*** Information given ***

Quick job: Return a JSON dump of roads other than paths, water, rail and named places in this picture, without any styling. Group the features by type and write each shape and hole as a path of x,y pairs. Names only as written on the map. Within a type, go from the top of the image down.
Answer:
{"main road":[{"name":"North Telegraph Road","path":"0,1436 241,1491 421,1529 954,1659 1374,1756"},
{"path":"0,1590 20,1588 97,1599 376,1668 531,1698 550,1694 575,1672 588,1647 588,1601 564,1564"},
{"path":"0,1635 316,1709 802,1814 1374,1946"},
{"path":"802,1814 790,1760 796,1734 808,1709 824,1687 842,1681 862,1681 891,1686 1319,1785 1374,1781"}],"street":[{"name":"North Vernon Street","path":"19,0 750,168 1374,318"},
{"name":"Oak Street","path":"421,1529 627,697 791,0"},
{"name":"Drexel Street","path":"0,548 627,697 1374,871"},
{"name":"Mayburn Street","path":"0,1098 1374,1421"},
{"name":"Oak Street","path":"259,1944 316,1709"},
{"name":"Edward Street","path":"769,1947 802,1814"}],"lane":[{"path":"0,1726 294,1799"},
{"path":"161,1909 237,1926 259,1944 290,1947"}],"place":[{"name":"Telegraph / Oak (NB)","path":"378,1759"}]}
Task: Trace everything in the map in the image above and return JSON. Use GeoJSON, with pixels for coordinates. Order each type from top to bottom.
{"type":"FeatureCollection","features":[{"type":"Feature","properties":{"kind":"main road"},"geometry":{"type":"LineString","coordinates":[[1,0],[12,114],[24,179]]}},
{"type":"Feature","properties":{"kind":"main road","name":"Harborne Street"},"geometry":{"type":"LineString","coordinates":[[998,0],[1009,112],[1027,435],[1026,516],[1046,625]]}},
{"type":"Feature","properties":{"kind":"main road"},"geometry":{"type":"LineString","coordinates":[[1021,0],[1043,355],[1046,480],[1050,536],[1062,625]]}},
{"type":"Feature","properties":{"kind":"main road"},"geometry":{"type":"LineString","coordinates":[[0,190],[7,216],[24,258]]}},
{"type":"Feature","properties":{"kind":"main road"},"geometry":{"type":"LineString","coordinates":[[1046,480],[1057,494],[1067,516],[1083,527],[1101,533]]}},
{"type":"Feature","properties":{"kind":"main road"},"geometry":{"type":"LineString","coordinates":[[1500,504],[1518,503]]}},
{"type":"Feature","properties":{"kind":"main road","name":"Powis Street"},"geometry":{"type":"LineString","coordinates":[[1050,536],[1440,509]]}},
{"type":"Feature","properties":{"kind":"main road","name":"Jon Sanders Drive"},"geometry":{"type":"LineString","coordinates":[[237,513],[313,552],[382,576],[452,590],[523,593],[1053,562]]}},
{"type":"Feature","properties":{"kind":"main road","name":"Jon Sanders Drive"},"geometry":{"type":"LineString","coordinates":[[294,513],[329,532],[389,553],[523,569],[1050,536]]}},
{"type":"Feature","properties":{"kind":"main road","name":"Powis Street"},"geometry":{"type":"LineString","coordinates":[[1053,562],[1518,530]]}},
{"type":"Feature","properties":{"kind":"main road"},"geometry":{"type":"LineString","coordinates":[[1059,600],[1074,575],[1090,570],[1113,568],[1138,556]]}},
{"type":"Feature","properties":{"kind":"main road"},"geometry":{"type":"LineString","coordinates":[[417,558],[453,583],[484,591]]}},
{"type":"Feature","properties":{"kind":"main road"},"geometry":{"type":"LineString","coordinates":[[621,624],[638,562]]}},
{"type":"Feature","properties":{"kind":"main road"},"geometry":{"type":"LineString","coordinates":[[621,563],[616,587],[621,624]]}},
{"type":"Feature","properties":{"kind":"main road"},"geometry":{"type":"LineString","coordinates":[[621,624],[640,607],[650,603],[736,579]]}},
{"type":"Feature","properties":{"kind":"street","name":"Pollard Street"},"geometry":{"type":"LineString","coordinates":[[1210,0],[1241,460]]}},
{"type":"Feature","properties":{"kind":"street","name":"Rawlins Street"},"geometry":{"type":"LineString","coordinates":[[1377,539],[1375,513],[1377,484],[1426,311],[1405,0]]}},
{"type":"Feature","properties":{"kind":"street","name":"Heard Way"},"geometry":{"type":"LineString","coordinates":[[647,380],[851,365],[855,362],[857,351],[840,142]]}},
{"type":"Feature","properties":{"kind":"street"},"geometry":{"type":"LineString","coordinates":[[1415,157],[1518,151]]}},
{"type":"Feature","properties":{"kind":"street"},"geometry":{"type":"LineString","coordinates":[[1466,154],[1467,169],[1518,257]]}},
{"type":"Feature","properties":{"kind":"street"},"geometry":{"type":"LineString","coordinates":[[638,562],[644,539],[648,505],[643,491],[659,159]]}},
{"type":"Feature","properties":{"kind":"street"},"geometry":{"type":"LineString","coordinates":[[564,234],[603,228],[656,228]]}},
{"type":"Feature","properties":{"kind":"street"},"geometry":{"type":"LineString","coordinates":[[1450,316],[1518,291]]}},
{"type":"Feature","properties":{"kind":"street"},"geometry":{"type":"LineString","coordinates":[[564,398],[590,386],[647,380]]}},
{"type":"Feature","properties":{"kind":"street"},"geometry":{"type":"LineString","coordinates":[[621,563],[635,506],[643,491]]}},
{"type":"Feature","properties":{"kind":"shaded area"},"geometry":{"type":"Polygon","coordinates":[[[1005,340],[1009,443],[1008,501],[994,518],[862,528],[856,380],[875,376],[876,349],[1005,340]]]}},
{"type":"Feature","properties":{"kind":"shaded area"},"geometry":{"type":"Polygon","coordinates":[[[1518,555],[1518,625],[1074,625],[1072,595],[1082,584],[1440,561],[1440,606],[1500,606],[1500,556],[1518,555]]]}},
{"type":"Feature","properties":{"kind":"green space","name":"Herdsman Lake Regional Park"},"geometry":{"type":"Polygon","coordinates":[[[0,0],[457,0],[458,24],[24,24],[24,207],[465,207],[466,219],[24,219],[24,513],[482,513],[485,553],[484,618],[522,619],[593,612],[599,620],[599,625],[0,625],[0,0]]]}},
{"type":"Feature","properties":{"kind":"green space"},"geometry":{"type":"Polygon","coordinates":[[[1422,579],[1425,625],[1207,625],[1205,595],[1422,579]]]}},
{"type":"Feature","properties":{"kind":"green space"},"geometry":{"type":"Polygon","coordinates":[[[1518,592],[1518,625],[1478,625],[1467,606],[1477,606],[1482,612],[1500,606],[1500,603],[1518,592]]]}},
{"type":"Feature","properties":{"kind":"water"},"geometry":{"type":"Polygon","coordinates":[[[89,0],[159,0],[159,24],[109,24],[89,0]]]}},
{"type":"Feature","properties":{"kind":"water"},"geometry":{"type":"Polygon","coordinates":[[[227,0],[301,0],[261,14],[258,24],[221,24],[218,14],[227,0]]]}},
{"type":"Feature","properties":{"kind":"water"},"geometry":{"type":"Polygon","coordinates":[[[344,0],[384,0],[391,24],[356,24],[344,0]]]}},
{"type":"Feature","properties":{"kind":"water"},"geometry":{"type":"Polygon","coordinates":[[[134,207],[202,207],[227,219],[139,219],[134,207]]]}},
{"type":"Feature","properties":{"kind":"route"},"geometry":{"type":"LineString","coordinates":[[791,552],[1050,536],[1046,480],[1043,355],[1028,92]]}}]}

*** End of Information given ***

**What to produce:**
Among the entries above, tally each line with the string "shaded" and state that figure only.

**Finished task:**
2